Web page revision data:
_ _ _ _
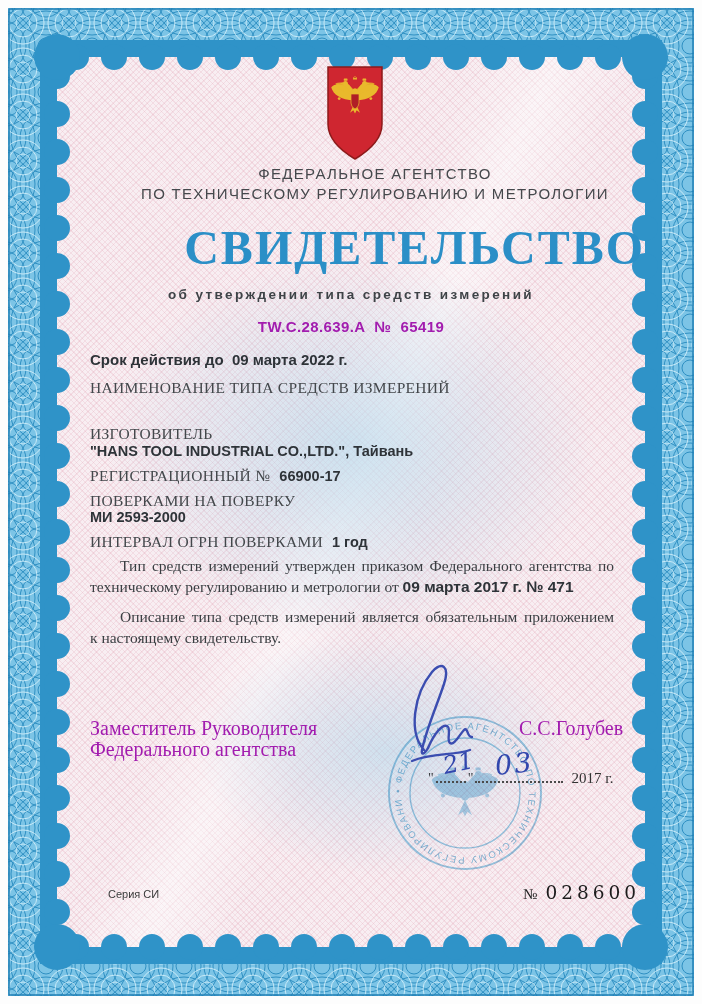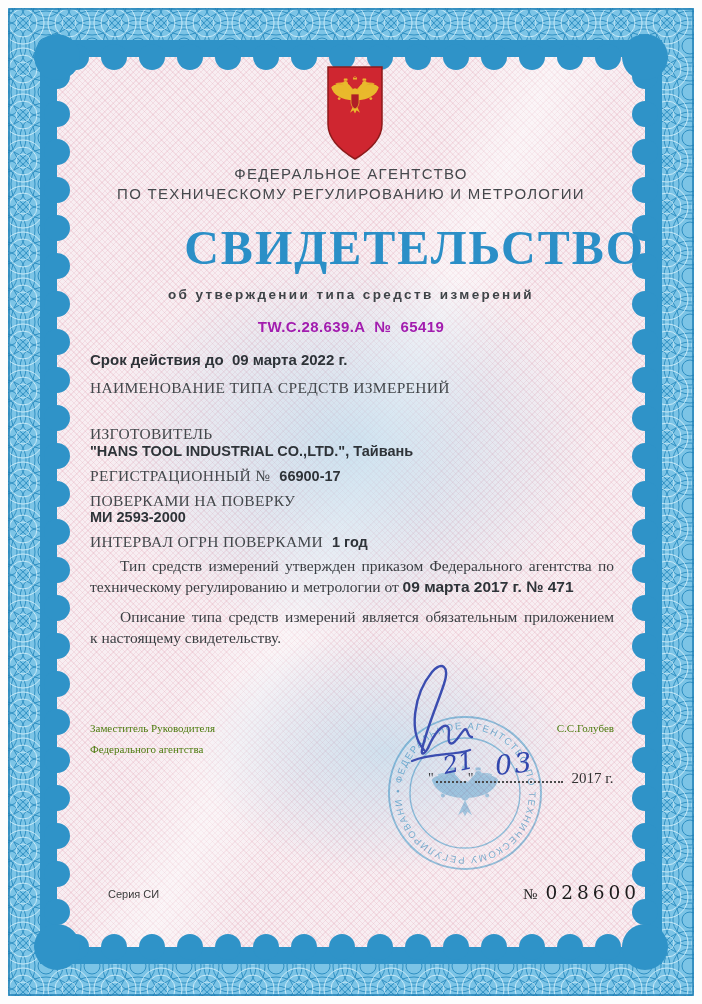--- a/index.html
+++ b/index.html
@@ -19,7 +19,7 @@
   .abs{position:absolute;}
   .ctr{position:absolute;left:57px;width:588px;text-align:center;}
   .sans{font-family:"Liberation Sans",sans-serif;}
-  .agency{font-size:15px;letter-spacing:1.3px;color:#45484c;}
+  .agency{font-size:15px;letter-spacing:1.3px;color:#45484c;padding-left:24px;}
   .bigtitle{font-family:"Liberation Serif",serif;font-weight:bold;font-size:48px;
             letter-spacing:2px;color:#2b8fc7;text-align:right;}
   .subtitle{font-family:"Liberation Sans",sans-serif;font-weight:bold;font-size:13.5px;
_ _ _ _
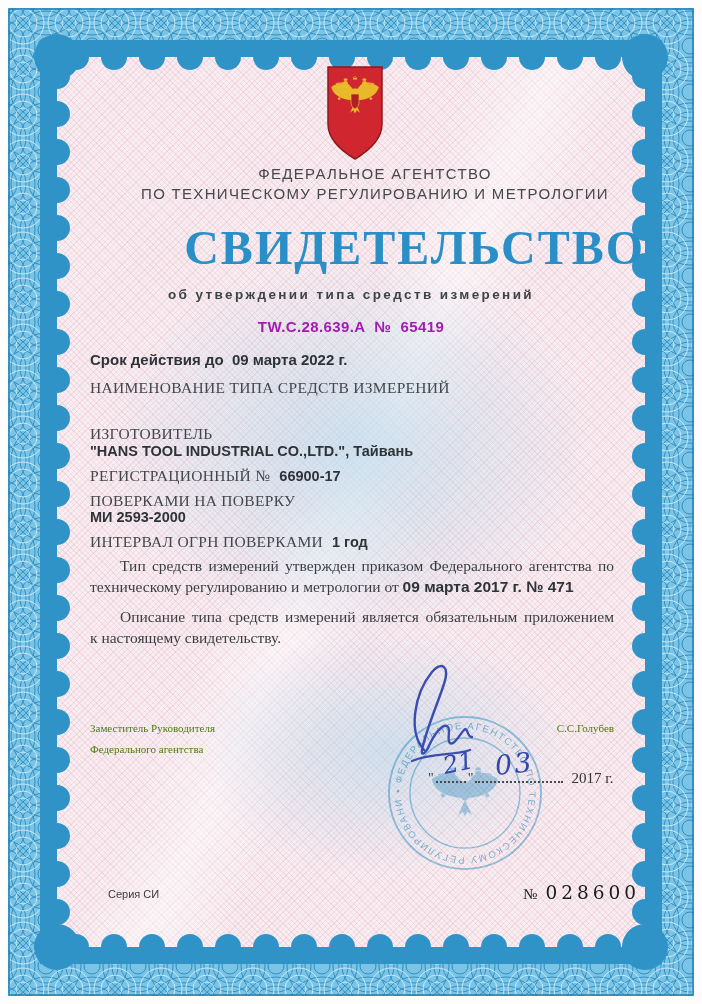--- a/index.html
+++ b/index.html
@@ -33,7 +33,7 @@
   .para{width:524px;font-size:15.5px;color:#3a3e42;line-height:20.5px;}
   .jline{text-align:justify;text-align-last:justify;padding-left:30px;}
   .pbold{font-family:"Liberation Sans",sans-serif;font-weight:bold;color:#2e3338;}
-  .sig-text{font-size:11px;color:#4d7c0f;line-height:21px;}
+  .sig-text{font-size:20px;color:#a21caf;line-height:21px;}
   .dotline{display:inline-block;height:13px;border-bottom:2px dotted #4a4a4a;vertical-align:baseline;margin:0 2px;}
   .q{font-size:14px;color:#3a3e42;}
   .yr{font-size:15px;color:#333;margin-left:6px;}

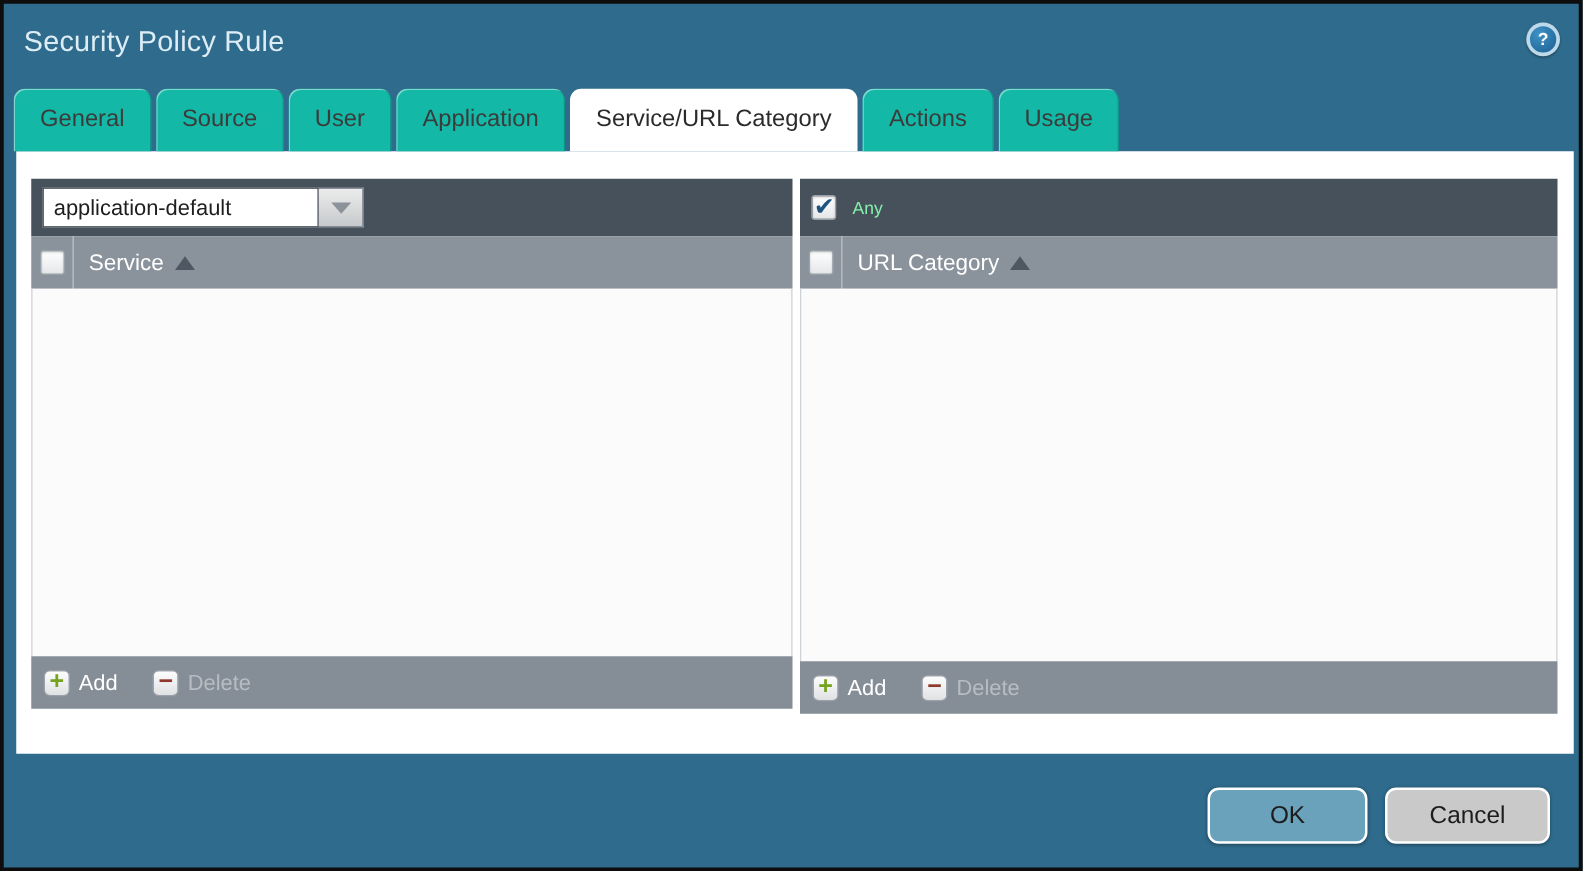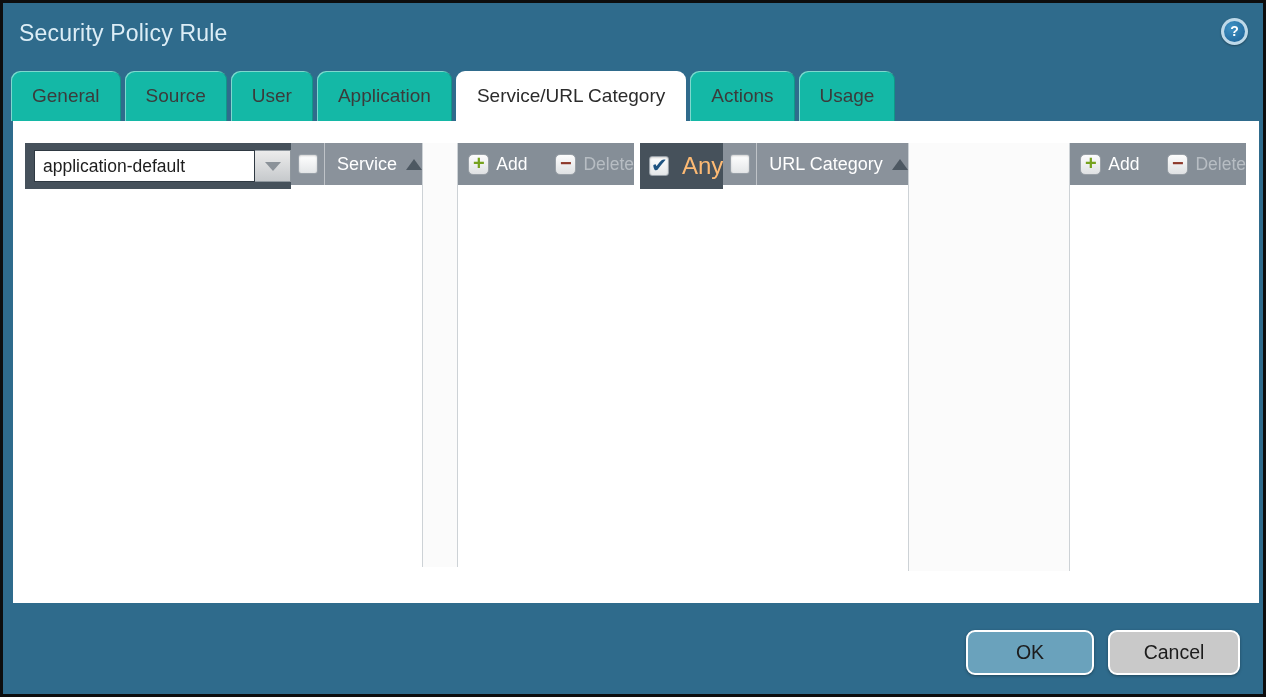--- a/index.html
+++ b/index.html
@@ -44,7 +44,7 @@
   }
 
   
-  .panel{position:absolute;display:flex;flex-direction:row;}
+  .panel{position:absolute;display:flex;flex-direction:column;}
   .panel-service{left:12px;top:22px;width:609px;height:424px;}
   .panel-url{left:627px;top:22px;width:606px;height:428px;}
_ _ _ _
## Problem
Nothing but a number should be given: how many lines in the records hold the word "width".

## Answer to the exercise
4